For the entries below, count the lines containing "HDMI" and give only that number.

*** Opening of INPUT FOR THIS TASK ***

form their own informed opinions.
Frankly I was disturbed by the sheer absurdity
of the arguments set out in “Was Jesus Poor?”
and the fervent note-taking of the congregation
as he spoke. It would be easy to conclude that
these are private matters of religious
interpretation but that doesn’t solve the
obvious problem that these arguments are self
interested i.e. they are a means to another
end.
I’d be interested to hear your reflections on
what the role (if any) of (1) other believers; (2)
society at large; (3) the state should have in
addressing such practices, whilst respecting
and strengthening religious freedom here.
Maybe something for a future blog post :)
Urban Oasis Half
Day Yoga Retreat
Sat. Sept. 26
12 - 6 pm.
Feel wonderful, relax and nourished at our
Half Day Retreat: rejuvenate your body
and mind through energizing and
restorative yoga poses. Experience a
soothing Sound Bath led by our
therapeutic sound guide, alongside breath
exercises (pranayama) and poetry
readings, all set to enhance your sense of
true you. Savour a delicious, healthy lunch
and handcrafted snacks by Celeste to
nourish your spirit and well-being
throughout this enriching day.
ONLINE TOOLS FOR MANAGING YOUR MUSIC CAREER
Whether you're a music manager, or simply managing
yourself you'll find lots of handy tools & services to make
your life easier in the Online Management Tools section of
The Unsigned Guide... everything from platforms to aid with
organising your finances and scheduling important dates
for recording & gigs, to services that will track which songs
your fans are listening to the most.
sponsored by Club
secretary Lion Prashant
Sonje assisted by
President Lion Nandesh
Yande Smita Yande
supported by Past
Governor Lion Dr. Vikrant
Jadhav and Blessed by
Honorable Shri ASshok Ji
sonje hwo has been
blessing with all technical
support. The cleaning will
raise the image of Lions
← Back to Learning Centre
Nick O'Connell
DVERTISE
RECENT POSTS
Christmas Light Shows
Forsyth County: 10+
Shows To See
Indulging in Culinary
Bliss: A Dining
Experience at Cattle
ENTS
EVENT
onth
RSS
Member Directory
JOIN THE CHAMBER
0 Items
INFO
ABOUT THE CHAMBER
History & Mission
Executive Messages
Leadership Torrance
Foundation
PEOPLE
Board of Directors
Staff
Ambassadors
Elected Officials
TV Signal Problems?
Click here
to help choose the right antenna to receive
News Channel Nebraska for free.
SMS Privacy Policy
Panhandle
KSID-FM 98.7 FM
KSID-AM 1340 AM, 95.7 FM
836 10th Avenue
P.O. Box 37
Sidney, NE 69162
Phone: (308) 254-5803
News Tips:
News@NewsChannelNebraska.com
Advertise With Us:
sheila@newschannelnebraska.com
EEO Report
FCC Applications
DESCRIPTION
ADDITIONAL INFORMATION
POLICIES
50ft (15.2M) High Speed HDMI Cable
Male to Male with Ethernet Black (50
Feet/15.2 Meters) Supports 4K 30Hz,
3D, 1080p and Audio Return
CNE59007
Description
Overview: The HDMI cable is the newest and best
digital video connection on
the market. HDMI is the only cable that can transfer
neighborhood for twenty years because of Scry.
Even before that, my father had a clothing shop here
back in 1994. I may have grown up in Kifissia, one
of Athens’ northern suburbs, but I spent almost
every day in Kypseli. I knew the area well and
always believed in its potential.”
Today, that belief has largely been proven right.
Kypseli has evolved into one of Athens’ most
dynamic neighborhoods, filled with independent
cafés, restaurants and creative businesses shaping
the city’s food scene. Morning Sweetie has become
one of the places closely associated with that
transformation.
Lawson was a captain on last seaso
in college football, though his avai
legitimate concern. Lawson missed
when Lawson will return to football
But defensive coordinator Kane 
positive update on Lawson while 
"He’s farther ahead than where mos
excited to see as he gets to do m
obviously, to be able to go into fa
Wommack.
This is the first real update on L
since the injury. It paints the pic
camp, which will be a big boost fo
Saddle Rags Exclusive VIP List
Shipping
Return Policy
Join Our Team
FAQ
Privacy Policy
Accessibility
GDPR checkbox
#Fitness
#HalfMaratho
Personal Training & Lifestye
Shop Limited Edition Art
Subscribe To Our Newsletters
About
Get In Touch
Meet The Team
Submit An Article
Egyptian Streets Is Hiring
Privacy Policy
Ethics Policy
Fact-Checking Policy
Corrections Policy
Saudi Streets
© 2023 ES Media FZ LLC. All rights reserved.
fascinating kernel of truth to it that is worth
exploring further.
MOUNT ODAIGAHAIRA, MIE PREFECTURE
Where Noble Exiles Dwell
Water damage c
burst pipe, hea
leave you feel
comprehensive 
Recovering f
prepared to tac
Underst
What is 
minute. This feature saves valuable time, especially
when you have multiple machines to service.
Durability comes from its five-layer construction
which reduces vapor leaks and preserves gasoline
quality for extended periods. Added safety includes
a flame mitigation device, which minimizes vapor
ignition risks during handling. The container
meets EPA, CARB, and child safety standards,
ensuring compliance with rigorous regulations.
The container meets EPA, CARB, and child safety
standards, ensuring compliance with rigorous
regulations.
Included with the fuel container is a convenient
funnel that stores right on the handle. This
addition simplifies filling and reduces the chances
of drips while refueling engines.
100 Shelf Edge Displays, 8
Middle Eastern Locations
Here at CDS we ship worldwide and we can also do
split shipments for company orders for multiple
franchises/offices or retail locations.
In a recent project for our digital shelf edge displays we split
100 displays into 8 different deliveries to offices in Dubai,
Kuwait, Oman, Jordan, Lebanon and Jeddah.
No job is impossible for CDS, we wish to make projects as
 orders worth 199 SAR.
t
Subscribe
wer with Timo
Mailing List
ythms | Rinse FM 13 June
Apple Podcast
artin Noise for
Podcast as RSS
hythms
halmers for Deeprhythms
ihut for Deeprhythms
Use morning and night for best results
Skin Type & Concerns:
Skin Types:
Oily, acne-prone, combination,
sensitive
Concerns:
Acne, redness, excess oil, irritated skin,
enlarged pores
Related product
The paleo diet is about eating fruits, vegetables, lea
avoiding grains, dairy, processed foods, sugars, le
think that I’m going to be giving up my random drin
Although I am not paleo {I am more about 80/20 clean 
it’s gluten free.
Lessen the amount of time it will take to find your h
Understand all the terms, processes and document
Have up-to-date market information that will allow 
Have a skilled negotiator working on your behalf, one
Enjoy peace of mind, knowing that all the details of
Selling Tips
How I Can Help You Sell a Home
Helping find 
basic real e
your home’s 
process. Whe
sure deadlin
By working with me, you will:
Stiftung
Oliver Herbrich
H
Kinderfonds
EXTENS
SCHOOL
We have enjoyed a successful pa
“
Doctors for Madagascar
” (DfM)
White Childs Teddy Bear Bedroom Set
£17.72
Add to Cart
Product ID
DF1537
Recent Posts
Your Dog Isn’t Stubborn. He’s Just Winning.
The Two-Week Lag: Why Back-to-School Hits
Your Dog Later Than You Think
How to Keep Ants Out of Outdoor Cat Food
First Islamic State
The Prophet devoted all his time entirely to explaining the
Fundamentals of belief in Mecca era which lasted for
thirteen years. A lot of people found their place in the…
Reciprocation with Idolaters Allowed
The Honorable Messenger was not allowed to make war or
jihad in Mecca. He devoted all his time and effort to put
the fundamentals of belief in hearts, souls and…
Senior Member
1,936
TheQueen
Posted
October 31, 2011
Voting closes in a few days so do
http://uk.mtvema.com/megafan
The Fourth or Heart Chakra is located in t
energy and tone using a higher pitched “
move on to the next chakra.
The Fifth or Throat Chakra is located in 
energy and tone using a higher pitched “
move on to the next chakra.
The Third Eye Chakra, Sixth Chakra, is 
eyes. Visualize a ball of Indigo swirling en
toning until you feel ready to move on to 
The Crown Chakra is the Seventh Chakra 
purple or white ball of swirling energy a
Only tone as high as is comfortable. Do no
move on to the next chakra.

*** Close of INPUT FOR THIS TASK ***

SOLVED EXERCISE = 3